Infectious Diseases Rising in Southeast and South Asia

It is projected that infectious diseases in South and Southeast Asia will increase in the future, as rapid economic growth has led to rising air travel and urbanization — with growing people-to-people and people-to-animal interactions. SARS, bird flu and swine flu are some of the new diseases that have emerged from Asia over the past decade. However, more “traditional” infectious diseases have also become increasingly common.

In Malaysia, dengue fever is a growing problem. The mortality rate in 2013 was more than double the rate in 2012. The first three weeks of January 2014 saw more than double the number of deaths a year earlier. Malaysia has also seen a rise in the number of tuberculosis (TB) cases, growing 25% between 2007 and 2012. One Malaysian Health Ministry official said that foreigners from countries with a high incidence of TB — “TB migration” — were one of the key causes of the growth of the disease.

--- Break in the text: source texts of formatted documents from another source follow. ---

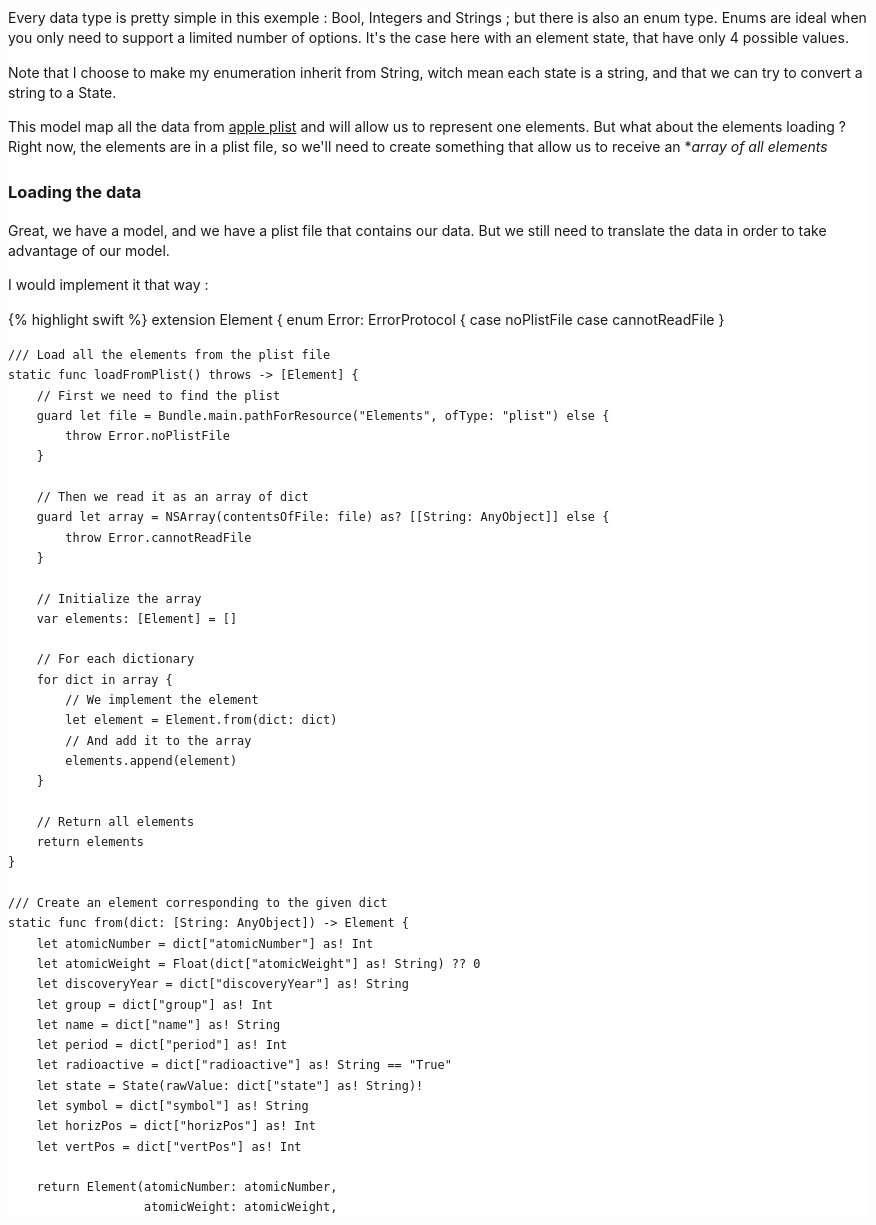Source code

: Every data type is pretty simple in this exemple : Bool, Integers and Strings ; but there is also an enum type. Enums are ideal when you only need to support a limited number of options. It's the case here with an element state, that have only 4 possible values.

Note that I choose to make my enumeration inherit from String, witch mean each state is a string, and that we can try to convert a string to a State.

This model map all the data from [apple plist][elements-plist] and will allow us to represent one elements.
But what about the elements loading ? Right now, the elements are in a plist file, so we'll need to create something that allow us to receive an **array of all elements*

### Loading the data

Great, we have a model, and we have a plist file that contains our data. But we still need to translate the data in order to take advantage of our model.

I would implement it that way :

{% highlight swift %}
extension Element {
    enum Error: ErrorProtocol {
        case noPlistFile
        case cannotReadFile
    }
    
    /// Load all the elements from the plist file
    static func loadFromPlist() throws -> [Element] {
        // First we need to find the plist
        guard let file = Bundle.main.pathForResource("Elements", ofType: "plist") else {
            throw Error.noPlistFile
        }
        
        // Then we read it as an array of dict
        guard let array = NSArray(contentsOfFile: file) as? [[String: AnyObject]] else {
            throw Error.cannotReadFile
        }
        
        // Initialize the array
        var elements: [Element] = []
        
        // For each dictionary
        for dict in array {
            // We implement the element
            let element = Element.from(dict: dict)
            // And add it to the array
            elements.append(element)
        }
        
        // Return all elements
        return elements
    }
    
    /// Create an element corresponding to the given dict
    static func from(dict: [String: AnyObject]) -> Element {
        let atomicNumber = dict["atomicNumber"] as! Int
        let atomicWeight = Float(dict["atomicWeight"] as! String) ?? 0
        let discoveryYear = dict["discoveryYear"] as! String
        let group = dict["group"] as! Int
        let name = dict["name"] as! String
        let period = dict["period"] as! Int
        let radioactive = dict["radioactive"] as! String == "True"
        let state = State(rawValue: dict["state"] as! String)!
        let symbol = dict["symbol"] as! String
        let horizPos = dict["horizPos"] as! Int
        let vertPos = dict["vertPos"] as! Int
        
        return Element(atomicNumber: atomicNumber,
                       atomicWeight: atomicWeight,

[elements-plist]: /assets/ios/tutorial1/Elements.plist
[elements-loaded]: /assets/ios/tutorial1/ElementsInConsole.png
[memory-issue]: /assets/ios/tutorial1/MemoryIssue.png
[screenshot]: /assets/ios/tutorial1/Screenshot.png
[repo-github]: https://github.com/Dean151/ElementsList/tree/tutorial-1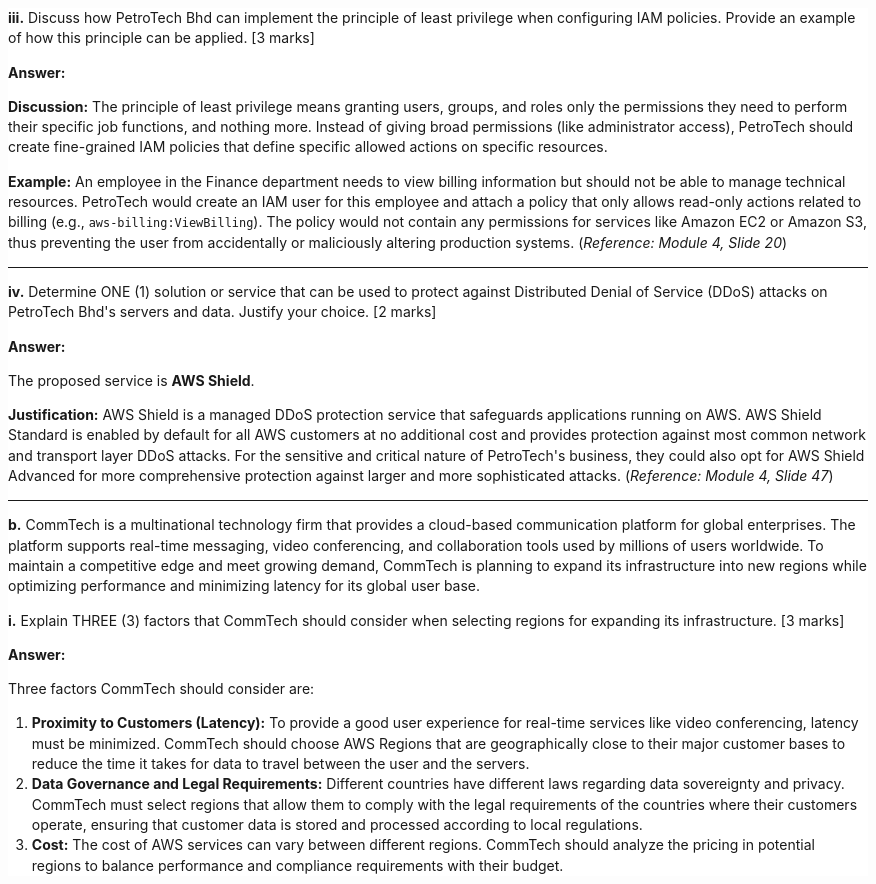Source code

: 
**iii.** Discuss how PetroTech Bhd can implement the principle of least privilege when configuring IAM policies. Provide an example of how this principle can be applied.
[3 marks]

**Answer:**

**Discussion:**
The principle of least privilege means granting users, groups, and roles only the permissions they need to perform their specific job functions, and nothing more. Instead of giving broad permissions (like administrator access), PetroTech should create fine-grained IAM policies that define specific allowed actions on specific resources.

**Example:**
An employee in the Finance department needs to view billing information but should not be able to manage technical resources. PetroTech would create an IAM user for this employee and attach a policy that only allows read-only actions related to billing (e.g., `aws-billing:ViewBilling`). The policy would not contain any permissions for services like Amazon EC2 or Amazon S3, thus preventing the user from accidentally or maliciously altering production systems. (_Reference: Module 4, Slide 20_)

---

**iv.** Determine ONE (1) solution or service that can be used to protect against Distributed Denial of Service (DDoS) attacks on PetroTech Bhd's servers and data. Justify your choice.
[2 marks]

**Answer:**

The proposed service is **AWS Shield**.

**Justification:**
AWS Shield is a managed DDoS protection service that safeguards applications running on AWS. AWS Shield Standard is enabled by default for all AWS customers at no additional cost and provides protection against most common network and transport layer DDoS attacks. For the sensitive and critical nature of PetroTech's business, they could also opt for AWS Shield Advanced for more comprehensive protection against larger and more sophisticated attacks. (_Reference: Module 4, Slide 47_)

---

**b.** CommTech is a multinational technology firm that provides a cloud-based communication platform for global enterprises. The platform supports real-time messaging, video conferencing, and collaboration tools used by millions of users worldwide. To maintain a competitive edge and meet growing demand, CommTech is planning to expand its infrastructure into new regions while optimizing performance and minimizing latency for its global user base.

**i.** Explain THREE (3) factors that CommTech should consider when selecting regions for expanding its infrastructure.
[3 marks]

**Answer:**

Three factors CommTech should consider are:

1.  **Proximity to Customers (Latency):** To provide a good user experience for real-time services like video conferencing, latency must be minimized. CommTech should choose AWS Regions that are geographically close to their major customer bases to reduce the time it takes for data to travel between the user and the servers.
2.  **Data Governance and Legal Requirements:** Different countries have different laws regarding data sovereignty and privacy. CommTech must select regions that allow them to comply with the legal requirements of the countries where their customers operate, ensuring that customer data is stored and processed according to local regulations.
3.  **Cost:** The cost of AWS services can vary between different regions. CommTech should analyze the pricing in potential regions to balance performance and compliance requirements with their budget.
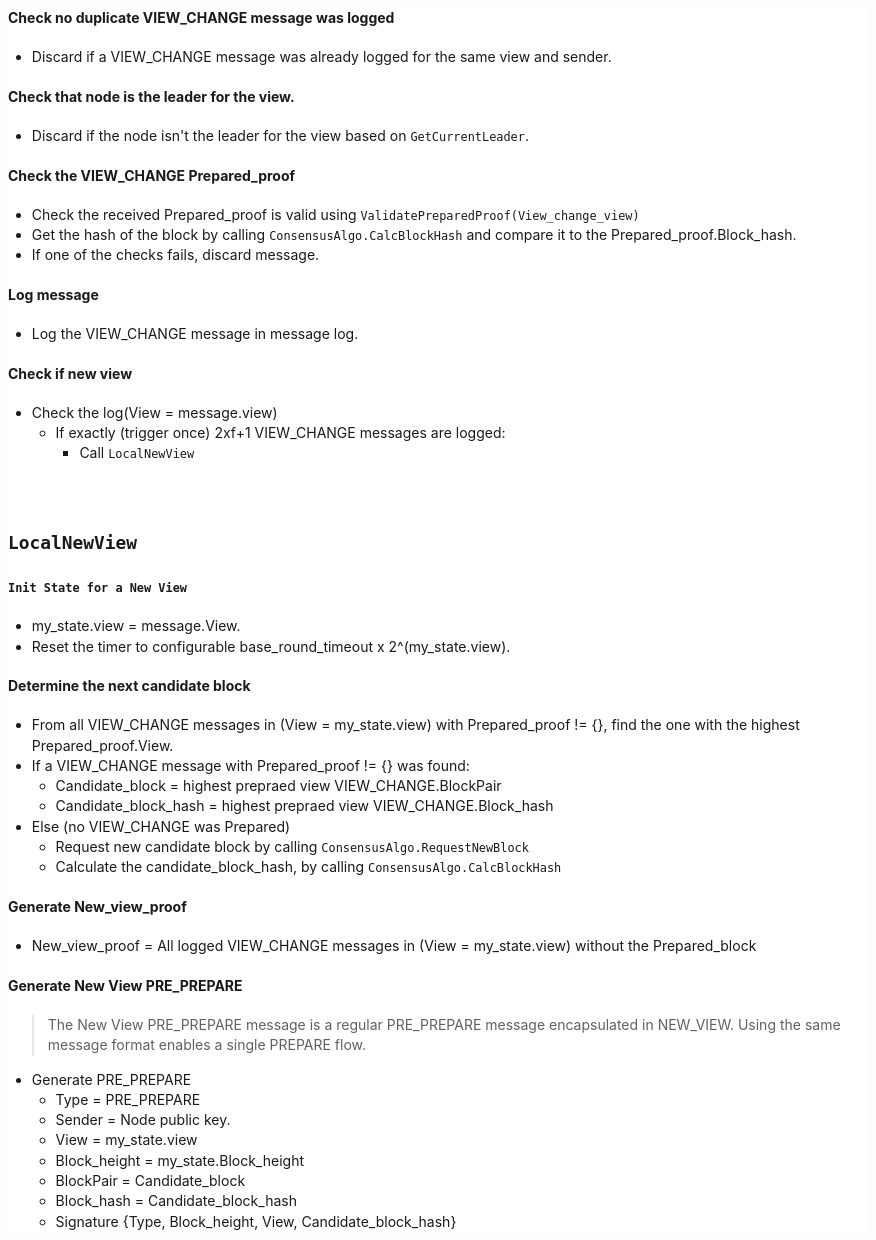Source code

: #### Check no duplicate VIEW_CHANGE message was logged
* Discard if a VIEW_CHANGE message was already logged for the same view and sender.

#### Check that node is the leader for the view.
* Discard if the node isn't the leader for the view based on `GetCurrentLeader`.

#### Check the VIEW_CHANGE Prepared_proof
* Check the received Prepared_proof is valid using `ValidatePreparedProof(View_change_view)`
* Get the hash of the block by calling `ConsensusAlgo.CalcBlockHash` and compare it to the Prepared_proof.Block_hash.
* If one of the checks fails, discard message.

#### Log message
* Log the VIEW_CHANGE message in message log.

#### Check if new view
* Check the log(View = message.view)
  * If exactly (trigger once) 2xf+1 VIEW_CHANGE messages are logged:
    * Call `LocalNewView`


&nbsp;
## `LocalNewView` 

#### `Init State for a New View`
* my_state.view = message.View.
* Reset the timer to configurable base_round_timeout x 2^(my_state.view).

#### Determine the next candidate block
* From all VIEW_CHANGE messages in (View = my_state.view) with Prepared_proof != {}, find the one with the highest Prepared_proof.View.
* If a VIEW_CHANGE message with Prepared_proof != {} was found: 
  * Candidate_block = highest prepraed view VIEW_CHANGE.BlockPair
  * Candidate_block_hash = highest prepraed view VIEW_CHANGE.Block_hash
* Else (no VIEW_CHANGE was Prepared)
  * Request new candidate block by calling `ConsensusAlgo.RequestNewBlock`
  * Calculate the candidate_block_hash, by calling `ConsensusAlgo.CalcBlockHash`

#### Generate New_view_proof
* New_view_proof = All logged VIEW_CHANGE messages in (View = my_state.view) without the Prepared_block

#### Generate New View PRE_PREPARE
> The New View PRE_PREPARE message is a regular PRE_PREPARE message encapsulated in NEW_VIEW. Using the same message format enables a single PREPARE flow.
* Generate PRE_PREPARE
  * Type = PRE_PREPARE
  * Sender = Node public key.
  * View = my_state.view
  * Block_height = my_state.Block_height
  * BlockPair = Candidate_block
  * Block_hash = Candidate_block_hash
  * Signature {Type, Block_height, View, Candidate_block_hash}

In 2013, the Philippines saw a widespread outbreak of measles that caused the deaths of almost 30 children. While the number of cases dropped significantly from 2003 to 2006, they have been slowly rising since. Carried by travelers to the Philippines, the disease has spread to Canada, the UK and Taiwan. The Philippines also saw a 16% year-on-year increase of dengue fever cases in the first half of 2013. The Department of Health (DOH) has been administering measles and polio vaccines to millions of children. To coordinate its response to dengue, measles and acute water diarrhea, the DOH is working with the Philippine Air Force and Navy.

The number of dengue cases in Indonesia rose almost 15% year-on-year during the first half of 2013. Singapore also had a record year for dengue fever in 2013, an increase of more than 35% over the previous record epidemic year, 2005.